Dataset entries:
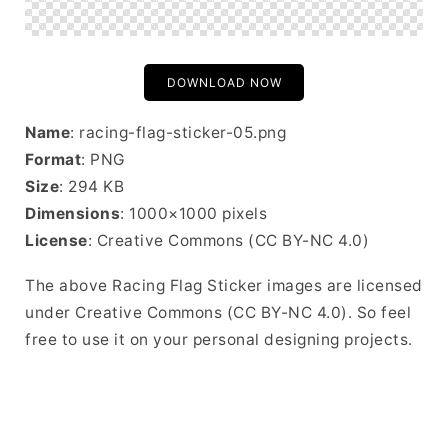
DOWNLOAD NOW
Name
: racing-flag-sticker-05.png
Format
: PNG
Size
: 294 KB
Dimensions
: 1000×1000 pixels
License
: Creative Commons (CC BY-NC 4.0)
The above Racing Flag Sticker images are licensed
under Creative Commons (CC BY-NC 4.0). So feel
free to use it on your personal designing projects.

**ASSIGNMENT:**
Your answer should hold every record above, printed exactly and free of pictures.

**EXPECTED ANSWER:**
DOWNLOAD NOW
Name
: racing-flag-sticker-05.png
Format
: PNG
Size
: 294 KB
Dimensions
: 1000×1000 pixels
License
: Creative Commons (CC BY-NC 4.0)
The above Racing Flag Sticker images are licensed
under Creative Commons (CC BY-NC 4.0). So feel
free to use it on your personal designing projects.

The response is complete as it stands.